_Document text:_
=====

Interview with the Managing Director of the Central Association of Opticians and Optometrists

Dr Jan Wetzel is Managing Director of the Central Association of Opticians and Optometrists. Together with the association's committee and management board, he closely observes the new processes and changes that digitisation has brought to the industry.

"Batch size 1" within the interlinked manufacturing processes of Industry 4.0 could hereby be of particular interest for the optometry sector. Machine intelligence enables the production of even the smallest batch sizes, as well as individual products, at low-cost mass production rates.

Knowledge is progress - Keeping pace with digitisation

opti: What changes has digitisation already brought to the optometry sector and what further changes can be expected?

Dr Jan Wetzel: The number of opticians who run their own workshops is decreasing. Instead, opticians are simply passing on the lens specifications and arranging for them to be manufactured remotely. Nonetheless, there are opticians who have opted for an entirely different model.

They have converted their workshops into "transparent factories", enabling customers to visualise the stages of their precise, high-quality workmanship. Many opticians do this consciously as a means of choosing their own specialism, which leads to real variety within the industry.

I believe that consultations will become even more bespoke in the next few years. Customers expect detailed information about what their glasses can do, and there is also an increasing demand for competent support from opticians when it comes to eye problems.

"A lot of it depends on customer acceptance"

opti: How will an optician's vocational training reflect this new variety?

Dr Wetzel: As a matter of fact, we believe that the occupational training and ongoing professional development of the people working in the optometry sector is one of our main responsibilities. Knowledge is progress, which is why digitisation has become a huge topic in recent years and its implications a subject of discussion in all our specialist committees.

=====

_Given information:_

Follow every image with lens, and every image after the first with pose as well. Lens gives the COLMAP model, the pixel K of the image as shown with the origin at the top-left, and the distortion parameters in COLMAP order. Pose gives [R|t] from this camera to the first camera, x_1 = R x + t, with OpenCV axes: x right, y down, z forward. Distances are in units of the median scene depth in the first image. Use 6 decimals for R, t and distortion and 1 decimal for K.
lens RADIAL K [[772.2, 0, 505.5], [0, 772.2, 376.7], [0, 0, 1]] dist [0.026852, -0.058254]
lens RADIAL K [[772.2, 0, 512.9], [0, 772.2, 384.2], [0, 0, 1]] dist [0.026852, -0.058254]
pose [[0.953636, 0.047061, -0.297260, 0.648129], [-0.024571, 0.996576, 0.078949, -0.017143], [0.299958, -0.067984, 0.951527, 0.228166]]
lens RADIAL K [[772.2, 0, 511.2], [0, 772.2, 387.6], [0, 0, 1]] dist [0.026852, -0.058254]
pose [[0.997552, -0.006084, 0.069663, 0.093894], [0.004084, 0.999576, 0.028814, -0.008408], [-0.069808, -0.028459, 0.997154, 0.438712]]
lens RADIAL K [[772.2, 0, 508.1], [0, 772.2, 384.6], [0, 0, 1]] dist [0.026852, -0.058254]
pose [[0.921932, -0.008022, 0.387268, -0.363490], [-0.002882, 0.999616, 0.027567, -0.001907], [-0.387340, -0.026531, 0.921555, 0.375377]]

=====

_Instructions for the task:_ Pick up the interview on digitisation in the optometry sector after its final sentence and keep writing it.

_Output:_
At the moment, workshop-related tasks still represent a large part of an optician's training. However, if the trend towards outsourcing this type of work continues, we must surely ask ourselves what role it will play in the future.

Perhaps it will soon become more important to teach trainees how to use 3D printers. This is not just about designing customised frames, but also about post-processing work such as grinding or polishing.

Consequently, it may be necessary to teach entirely new skills, which are then linked to the wider vocational training sector at state level because individual business are not able to do this.

However, it is currently difficult to gauge what type of new technologies and manufacturing processes we can expect. A lot of it depends on customer acceptance. The only thing we can do is pay very close attention to the market.

"Putting us ahead compared with other countries"

 opti: How does Germany compare internationally with regard to the level of digitisation in the optometry sector?

Dr Wetzel: Comparing our digitisation process with that of other countries is difficult. For me, it starts with the question of where ophthalmology begins and where it ends.

In Spain, for example, telemedical services such as retinal photography and the communication of expert findings via cloud services are much more important than in Germany, where we have a much denser network of physicians.

In my opinion, the level of digitisation is closely linked to customer requirements. This means that we are up there with the best relative to demand. For example, Germany has the largest market for high-quality progressive lenses that are produced in a digital manufacturing process.

The reason: German customers have a corresponding quality demand, putting us ahead compared with other countries. That being said, refractions are available online for around $60 in the USA. This is a service which understandably still raises a number of technical concerns in Germany. 

As an umbrella organisation, we see a lot of opportunities for the optometry sector in the context of progressive digitisation. One of these is an increase in services that appeal to customers. A 3D refraction presented on a big screen or lens centring using a tablet are intriguing and indicative of the latest expertise.

opti: Dr Wetzel, we would like to thank you for your assessment.

Dr Jan Wetzel

As Managing Director of the Central Association of Opticians and OptometristsDr Jan Wetzel closely observes the new processes and changes that digitisation has brought to the industry.